- The data:
■ ■ ■

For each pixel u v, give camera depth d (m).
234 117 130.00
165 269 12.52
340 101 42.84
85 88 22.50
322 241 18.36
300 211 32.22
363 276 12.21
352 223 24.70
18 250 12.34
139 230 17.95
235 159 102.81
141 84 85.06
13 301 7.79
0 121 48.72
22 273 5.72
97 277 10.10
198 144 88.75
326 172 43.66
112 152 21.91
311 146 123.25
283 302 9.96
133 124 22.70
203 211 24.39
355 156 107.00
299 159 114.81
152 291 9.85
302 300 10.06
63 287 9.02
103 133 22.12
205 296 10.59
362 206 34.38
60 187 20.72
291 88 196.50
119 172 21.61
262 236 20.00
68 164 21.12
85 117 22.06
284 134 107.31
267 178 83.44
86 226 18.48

■ ■ ■

- Try it: Starting at the line that contains "22 273 5.72", transcribe every line through the last line of the entries above, exactly, and nothing else.

- Reply:
22 273 5.72
97 277 10.10
198 144 88.75
326 172 43.66
112 152 21.91
311 146 123.25
283 302 9.96
133 124 22.70
203 211 24.39
355 156 107.00
299 159 114.81
152 291 9.85
302 300 10.06
63 287 9.02
103 133 22.12
205 296 10.59
362 206 34.38
60 187 20.72
291 88 196.50
119 172 21.61
262 236 20.00
68 164 21.12
85 117 22.06
284 134 107.31
267 178 83.44
86 226 18.48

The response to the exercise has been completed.